Environmentalists score victory in fight for Joshua tree protections
Edvard Pettersson
LOS ANGELES (CN) — An environmental advocacy group prevailed in its legal challenge to a 2023 decision by the U.S. Fish and Wildlife Service not to list two species of Joshua trees as threatened.
U.S. District Judge Wesley Hsu in a tentative decision granted WildEarth Guardians' motion for summary judgment that the federal agency's decision was "arbitrary and capricious" in violation of the Endangered Species Act.

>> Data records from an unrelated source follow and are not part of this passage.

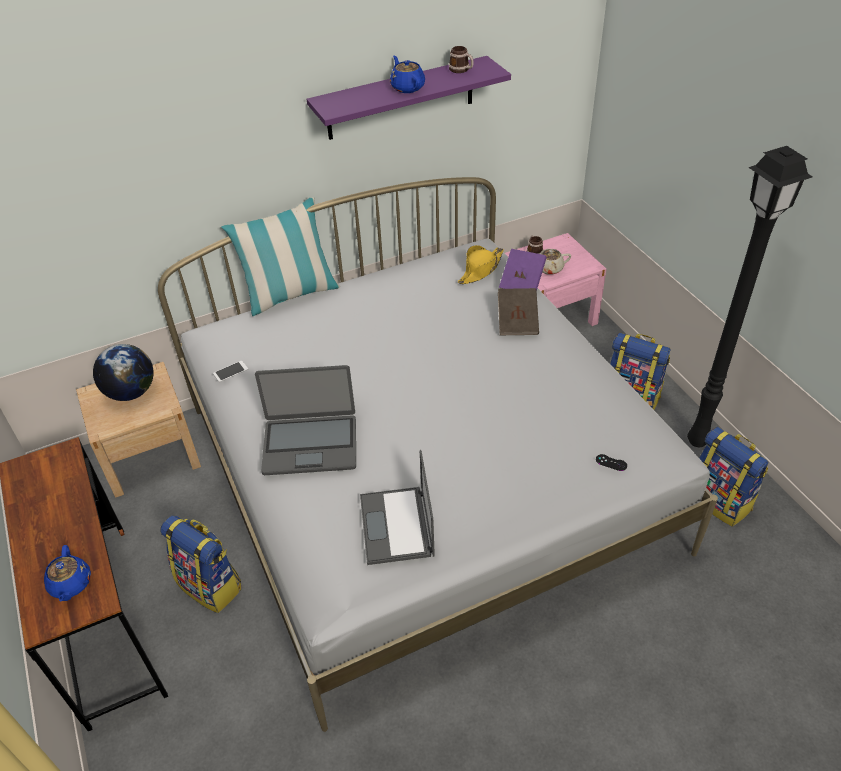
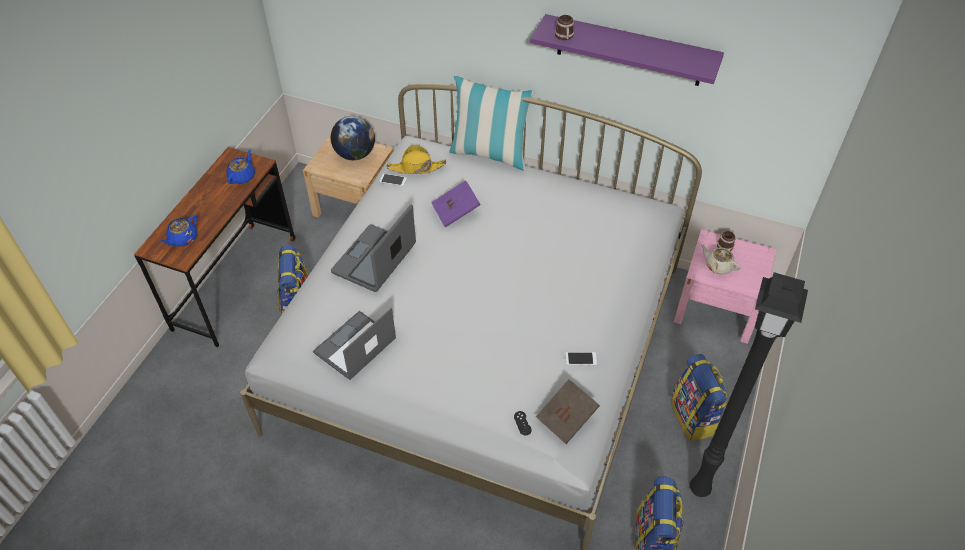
camera: 45 degrees right, 5 degrees up
(310, 444) = (375, 259): laptop -> laptop turned 75 degrees clockwise
(407, 87) = (621, 45): blue teapot -> blue teapot (242, 176)
(461, 70) = (683, 53): mug -> mug (564, 37)
(480, 270) = (631, 226): yellow hat -> yellow hat (416, 167)
(517, 321) = (602, 282): brown book -> brown book (566, 419)
(522, 283) = (647, 258): purple book -> purple book (456, 212)
(581, 384) = (581, 358): none -> phone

The judge, a Joe Biden appointee, didn't issue a final ruling at a hearing Friday morning in Los Angeles federal court but took the matter under submission. However, there was no indication during his exchanges with an attorney for Fish and Wildlife that he was wavering in his conclusions.
It's the second time conservationists have brought suit to challenge the federal government's refusal to extend protection to the iconic trees that populate the Mojave Desert.
WildEarth Guardians said in a complaint filed last year that the case for listing Joshua trees as threatened has only grown stronger in the years since a federal judge ruled in 2021 that Fish and Wildlife's decision not to do so lacked scientific support. And the service, the group said, "has once again unreasonably disregarded the best available science and otherwise acted in an arbitrary and capricious manner."
After U.S. District Judge Otis Wright II, a George W. Bush appointee, sided with WildEarth Guardians in their previous lawsuit and ordered the service to reconsider its findings, Fish and Wildlife concluded two years ago that the iconic trees don't face any serious threats.
While noting climate change, wildfires, drought, and the invasive grasses as the biggest threats to Joshua trees, the service found that none of those factors will profoundly affect the population or range of Joshua trees' habitat.
In his tentative decision, Hsu agreed with WildEarth Guardians that the definition of the "foreseeable future" in the service's analysis as limited to a "midcentury" range was arbitrary in so far as Fish and Wildlife failed to provide an explanation for its decision to use this definition based on the best science available.
The judge noted in this regard that Fish and Wildlife had found climate change projections were reasonably reliable until the end of the century.
"Though the court does not expect the Service to predict the future with absolute certainty, the service provides no explanation as to why it did not use current trends and standards regarding greenhouse gas emissions as a basis for its decision, when this data currently is available and the service states in its [species status assessment] the regulations are unlikely to alter the trajectory of climate change impacts," Hsu said.
"The service used such data in support of its determination that the regulations will help prevent some threats to Joshua trees, so it may not ignore the data in this section of its analysis," the judge added. "Such selective reliance, without explanation, is arbitrary and capricious."
In addition, the judge agreed with the environmental organization that the service's use of the science available regarding the threat of climate change was unconvincing.
Specifically, Hsu said Fish and Wildlife had selectively relied on a study about Joshua Tree National Park to review and predict Joshua trees distribution while excluding, without explanation, that study's conclusion that there is a risk of "almost complete elimination of the species from the park by end-of-century."
Taylor Mayhall, a Justice Department attorney representing Fish and Wildlife, argued at the hearing that the trees have proven to be remarkably resilient in adapting to climate change. Further, she said, the Joshua tree can reproduce asexually, are distributed widely and are mostly found on federally or state-owned land where they are already enjoy protection.
WildEarth Guardians, however, argue that this reliance on the trees resilience is misguided because it only pertains to mature trees, most of which were established during pre-industrial climate conditions, and these already established adult trees can persist in degraded, climatically unsuitable habitats.
"The next generation won't be here," Carl Bage, an attorney for the nonprofit said at Friday's hearing. "The trees won't be able to reproduce in their habitat."